I also noticed significant post sitting around undealt with, and suspect she hasn't properly managed her financial affairs for years (as I've posted before she got in a terrible muddle with her electricity payments 4 or 5 years ago). One letter was saying her standing order was overpaying but they couldn't refund it until she amended the standing order as they'd already requested this in 2018 - small amounts in the grand scheme of things but will need sorting at some stage.

She has had a cleaner and gardener for a while and both do a good job so at least that is covered.

She is getting deafer, and completely tunes out of conversations if she can't follow them, this reminds me of my mum's behaviour. I noticed this particularly at meals times as she couldn't seem to cope with eating and being part of a conversation. Her friend called round and commented on also being deaf, but her friend still followed conversations and asked. MILs conversation is more self centred than ever, and any empathy she had (there wasn't much) has gone.

OH messaged SIL when we got home, and SIL commented that MIL was saying no to everything, SIL had suggested sending MIL a book to alleviate lockdown boredom and getting a TV and both met with a no. The TV would never been switched on but she should have just sent a book, we know that 'no' is a stock answer. MIL has a lot of books and I think in reality she doesn't have the concentration to read them.

I also think she doesn't have the concentration to do much, but OH said she says she does this and that and I queried does she really and he was convinced she does.

**Problems and tasks**.
A: In the account of MIL's situation, translate this sentence into Spanish: "She has had a cleaner and gardener for a while and both do a good job so at least that is covered."
B: Write a continuation of the account of MIL's situation, beginning after its final sentence.

**Entries supplied**.
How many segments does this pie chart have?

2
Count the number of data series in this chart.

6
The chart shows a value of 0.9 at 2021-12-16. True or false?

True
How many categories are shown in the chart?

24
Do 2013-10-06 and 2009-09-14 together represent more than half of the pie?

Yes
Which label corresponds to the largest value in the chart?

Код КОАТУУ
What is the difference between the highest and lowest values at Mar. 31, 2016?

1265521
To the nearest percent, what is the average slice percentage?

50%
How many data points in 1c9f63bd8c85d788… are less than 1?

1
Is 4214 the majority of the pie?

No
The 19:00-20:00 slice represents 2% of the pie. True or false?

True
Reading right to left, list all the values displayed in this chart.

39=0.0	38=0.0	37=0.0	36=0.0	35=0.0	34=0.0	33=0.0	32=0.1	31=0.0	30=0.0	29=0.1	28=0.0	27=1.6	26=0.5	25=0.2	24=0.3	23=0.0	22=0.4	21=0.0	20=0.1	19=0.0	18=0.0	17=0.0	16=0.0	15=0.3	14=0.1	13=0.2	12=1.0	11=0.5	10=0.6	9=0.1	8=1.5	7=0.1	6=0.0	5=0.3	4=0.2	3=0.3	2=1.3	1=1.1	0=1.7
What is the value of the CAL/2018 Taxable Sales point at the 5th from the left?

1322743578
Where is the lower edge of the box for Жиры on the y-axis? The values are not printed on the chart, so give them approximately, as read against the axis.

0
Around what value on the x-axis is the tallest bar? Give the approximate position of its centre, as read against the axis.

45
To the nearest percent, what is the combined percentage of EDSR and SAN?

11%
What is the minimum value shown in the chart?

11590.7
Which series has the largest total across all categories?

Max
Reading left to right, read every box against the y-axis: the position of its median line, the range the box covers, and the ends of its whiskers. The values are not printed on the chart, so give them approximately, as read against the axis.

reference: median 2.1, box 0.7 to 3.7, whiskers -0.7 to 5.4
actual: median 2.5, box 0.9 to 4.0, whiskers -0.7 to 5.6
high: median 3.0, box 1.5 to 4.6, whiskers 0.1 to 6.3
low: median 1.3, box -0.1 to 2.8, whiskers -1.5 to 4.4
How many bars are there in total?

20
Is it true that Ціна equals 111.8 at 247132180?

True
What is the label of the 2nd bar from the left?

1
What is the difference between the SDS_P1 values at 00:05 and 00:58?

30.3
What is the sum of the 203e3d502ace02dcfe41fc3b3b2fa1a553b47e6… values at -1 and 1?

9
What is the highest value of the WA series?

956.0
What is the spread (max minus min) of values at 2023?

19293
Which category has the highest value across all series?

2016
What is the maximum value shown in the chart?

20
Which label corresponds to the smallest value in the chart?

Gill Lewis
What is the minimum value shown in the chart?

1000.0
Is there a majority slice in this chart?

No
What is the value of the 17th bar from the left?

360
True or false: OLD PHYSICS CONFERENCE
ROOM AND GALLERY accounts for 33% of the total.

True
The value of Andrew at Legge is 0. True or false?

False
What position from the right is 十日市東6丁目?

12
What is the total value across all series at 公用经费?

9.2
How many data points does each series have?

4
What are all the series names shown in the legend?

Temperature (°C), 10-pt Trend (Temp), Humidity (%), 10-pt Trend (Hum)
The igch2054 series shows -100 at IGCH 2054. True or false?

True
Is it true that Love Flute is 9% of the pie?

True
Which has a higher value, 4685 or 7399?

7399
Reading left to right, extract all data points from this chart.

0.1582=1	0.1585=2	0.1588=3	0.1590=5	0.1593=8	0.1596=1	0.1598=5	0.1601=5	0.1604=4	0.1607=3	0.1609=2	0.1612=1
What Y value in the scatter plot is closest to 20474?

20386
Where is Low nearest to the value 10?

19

**Results for the exercise**.
A: Desde hace tiempo cuenta con servicio de limpieza y de jardinería, y ambos hacen un buen trabajo, así que al menos eso está cubierto.

B:
SIL also went back to her pet topic of live in carer in her reply and how the bathroom needs sorting out. She also wants two spare bedrooms sorting out so live in carer could have bedroom and sitting room. Her current bathroom has major issues, the shower dosen't work well, the shower plumbing means water comes back up in the bath, ther hot water tank is tiny so the bath is only half full when used. MIL wouldn't even consider trying to get in the bath, doesn't use the shower and just has a strip wash, which horrifies SIL but given MILs age and background is just what was done.

OH just wants to ignore it all. He commented on SILs bathroom refurb ideas as to how it will happen, it is beyond MILs capabilities, BIL has effectively disowned his mum (OH's words), SIL is in Colorado with no prospect of visiting anytime soon. Friend P has just bought a 'project' house she is living in with no heating or hot water for now, although there is an electric shower, first project is garden shed with outside toilet and then onto the house, and at 78 could have her own issues. She has the time and energy to manage her own house but not MILs as well. OH isn't close to his mum hence only an annual visit, and does not wish to do 7 hour round trips to supervise building works, and feels SIL is trying to dump her romantic idea of a live in carer on him to fix.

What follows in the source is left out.